The Slavia Foundation has provided students with excavation and laboratory experience at the Early Modern Drawsko 1 cemetery in Poland since 2008. After joining the project as an osteology instructor in 2014, conversations with my colleagues quickly turned to the potential the Drawsko skeletons have for dietary isotopic analyses, given their excellent preservation and secure context. Previous isotopic analyses of these skeletons had focused on the origins of supposed “vampires” from the site, with little emphasis on the typical burials from Drawsko. Importantly, dietary isotope studies of Polish skeletons are scarce, as only five studies of lower status rural medieval sites and one study of upper status Early Modern individuals have been conducted.
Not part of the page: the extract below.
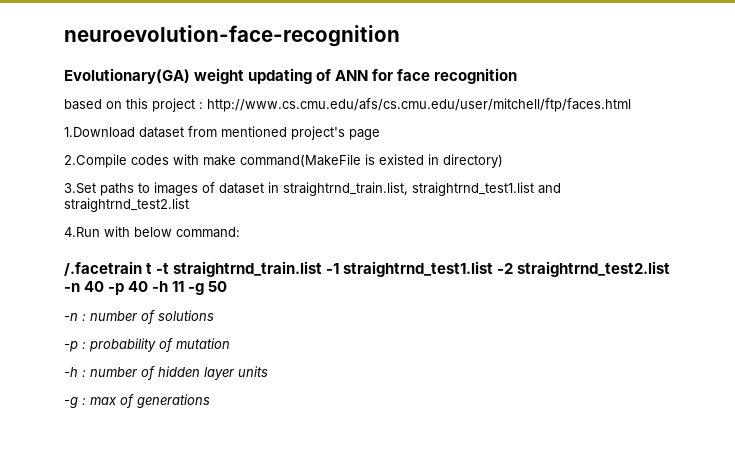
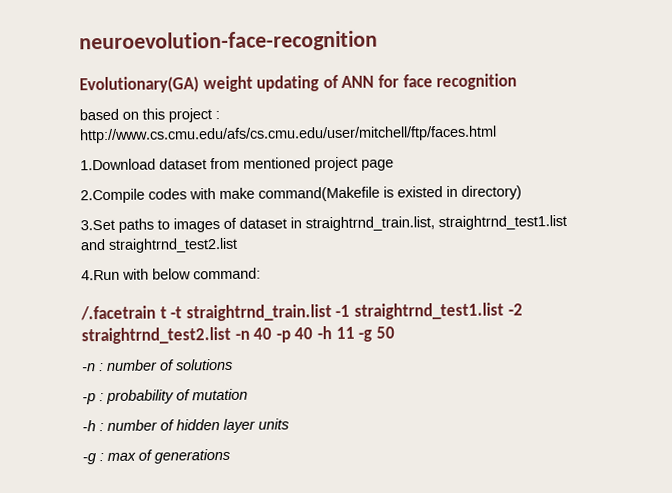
[291,126,345,140] project's -> [314,156,358,172] project
[240,154,361,167] command(MakeFile -> [258,186,380,202] command(Makefile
My colleagues and I agreed that the isotopic analysis of the Drawsko 1 skeletons would provide insight into lower status diets during the Early Modern period and could reveal dietary changes in Poland over time.  

During the excavation of skeletons during the 2016 field season, bone samples from 44 individuals of all ages, sexes and burial types were selected for stable carbon (δ13C) and nitrogen (δ15N) isotope analyses. Samples were prepared at the Memorial Applied Archaeological Sciences (MASS) Lab in Fall 2016. Unfortunately, the samples took longer to dissolve than anticipated. Furthermore, a long waitlist meant the δ13C and δ15N values were not obtained from the Memorial Stable Isotope Laboratory (SIL) until March 2017, although they were well worth the wait.
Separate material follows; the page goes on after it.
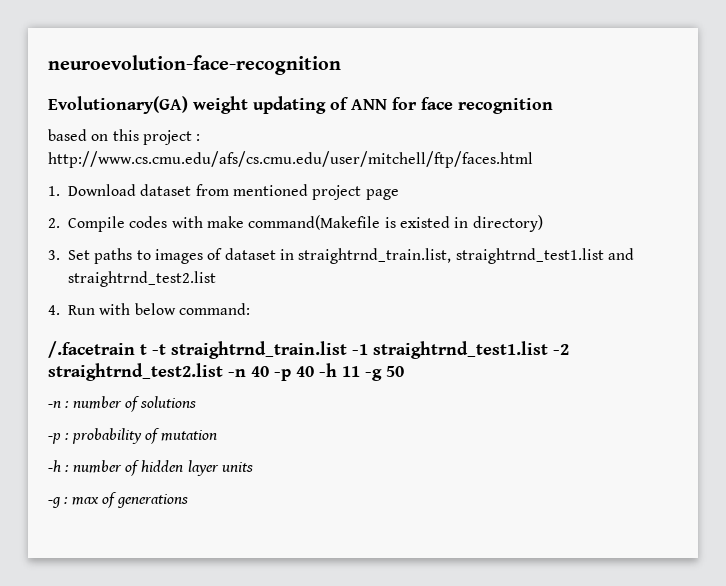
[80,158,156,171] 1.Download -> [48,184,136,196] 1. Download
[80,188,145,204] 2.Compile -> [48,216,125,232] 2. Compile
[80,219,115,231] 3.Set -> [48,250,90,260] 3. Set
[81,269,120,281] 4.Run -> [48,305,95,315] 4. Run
The results indicate the Drawsko individuals consumed protein from vegetables, domesticated animals or fish, and grains other than millet. At first the lack of dietary differences based on age, sex, or burial type at the site was disappointing; however, it is consistent with historical evidence of lower status serfs working on their lord’s land who subsisted on economically unimportant crops. This also confirmed previous interpretations that a social factor other than dietary-related status led to atypical burial at Drawsko. Perhaps most exciting is the results of the inter-site comparison. The Drawsko individuals consumed significantly less millet and more protein from domesticated animals and/or fish than lower status medieval individuals, but significantly less fish than contemporary high status individuals. Thus, although chronological dietary changes occurred, dietary differences between social strata continued.
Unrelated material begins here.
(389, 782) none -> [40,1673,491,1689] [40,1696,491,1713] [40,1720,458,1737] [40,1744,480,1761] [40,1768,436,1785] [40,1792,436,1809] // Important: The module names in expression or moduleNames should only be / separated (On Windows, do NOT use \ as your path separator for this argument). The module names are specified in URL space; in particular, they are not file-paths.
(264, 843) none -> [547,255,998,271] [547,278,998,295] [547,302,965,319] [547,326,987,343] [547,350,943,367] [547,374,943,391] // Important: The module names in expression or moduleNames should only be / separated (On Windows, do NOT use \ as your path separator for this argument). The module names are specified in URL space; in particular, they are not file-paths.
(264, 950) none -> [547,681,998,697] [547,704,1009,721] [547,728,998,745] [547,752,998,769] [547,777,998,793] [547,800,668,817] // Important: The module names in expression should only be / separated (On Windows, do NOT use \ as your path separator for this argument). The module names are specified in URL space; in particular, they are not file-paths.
This study has offered the unique opportunity for me to apply the skills I have developed over my graduate studies to an archaeological context which I have only recently become familiar. It has also not only prompted the collaboration of an international team of researchers from Poland, Canada, and the United States on a multidisciplinary project, but has highlighted the importance of inter-site comparisons. Most important is the impact this project has had on the field school students. Although they were not directly involved, having the awareness that the skeletons they excavate contribute to research that will endure for posterity heightened student engagement in the field and provided them a greater appreciation not only for the excavation and interpretive techniques they learned, but for the research that can be conducted on the remains after recovery.